Visualizing Gradient Descent in 3D

chrwittm · October 13, 2022, 6:39am

If you want to understand Machine Learning you have to understand gradient descent, we have all heard that before ;). Since I am a visual person, I tried to not only think through the concept, but also to visualize it. based on Jeremy’s great notebook “How does a neural net really work?”, I created a notebook which visualizes gradient descent in 3D. There are two version:

The Kaggle version in which you can easily also play with the visualizations interactively (by copying and running the notebook)
The GitHub version if you prefer to work on your own machine

The backstory

Gradient descent is one of the topics of lesson 3 of the 2022-Fast.AI-Course. On a high level, it is pretty straight forward:

Calculate the predictions and the loss (forward-pass)
Initialize and calculate the gradients (i.e. derivatives of the parameters, i.e. how does changing the parameters change the loss) (backward-pass)
Update the parameters (via the learning rate)
Restart

Looking at the python code, however, it is very compact, and a lot of magic is going on.

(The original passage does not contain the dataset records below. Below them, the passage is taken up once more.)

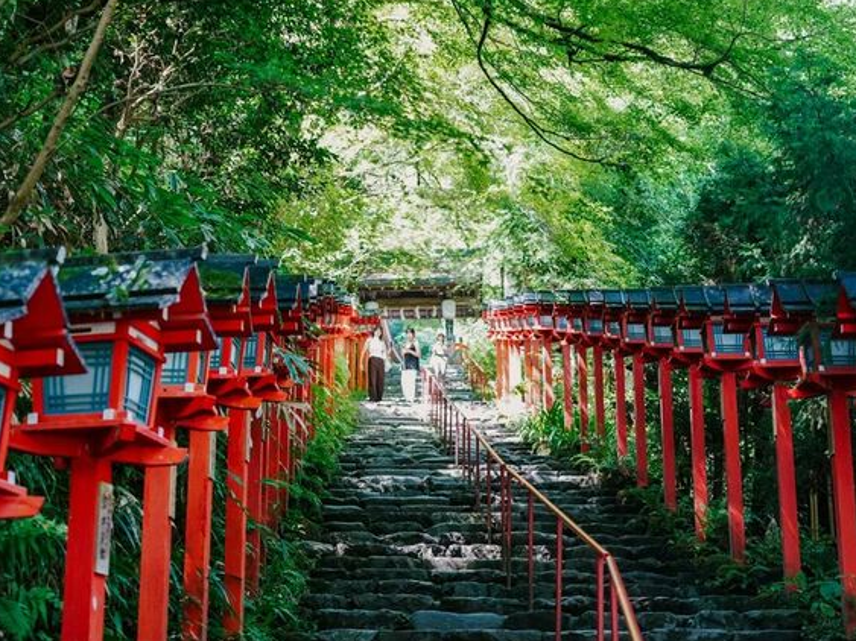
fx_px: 1607
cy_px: 320
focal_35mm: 65
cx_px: 411
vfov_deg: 22.6
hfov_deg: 29.8
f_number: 4
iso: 2000
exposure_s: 1/160
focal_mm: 59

Trying to unpack this and to get a solid and intuit understanding of gradient descent, I tried to not only think through the concept, but also to visualize it.

I started playing with Jeremy’s notebook, and what started out as a rough idea turned into the notebooks on Kaggle and GitHub.

I learned a lot about gradient descent and python (especially plotting) along the way, and I hope you find the visualizations useful.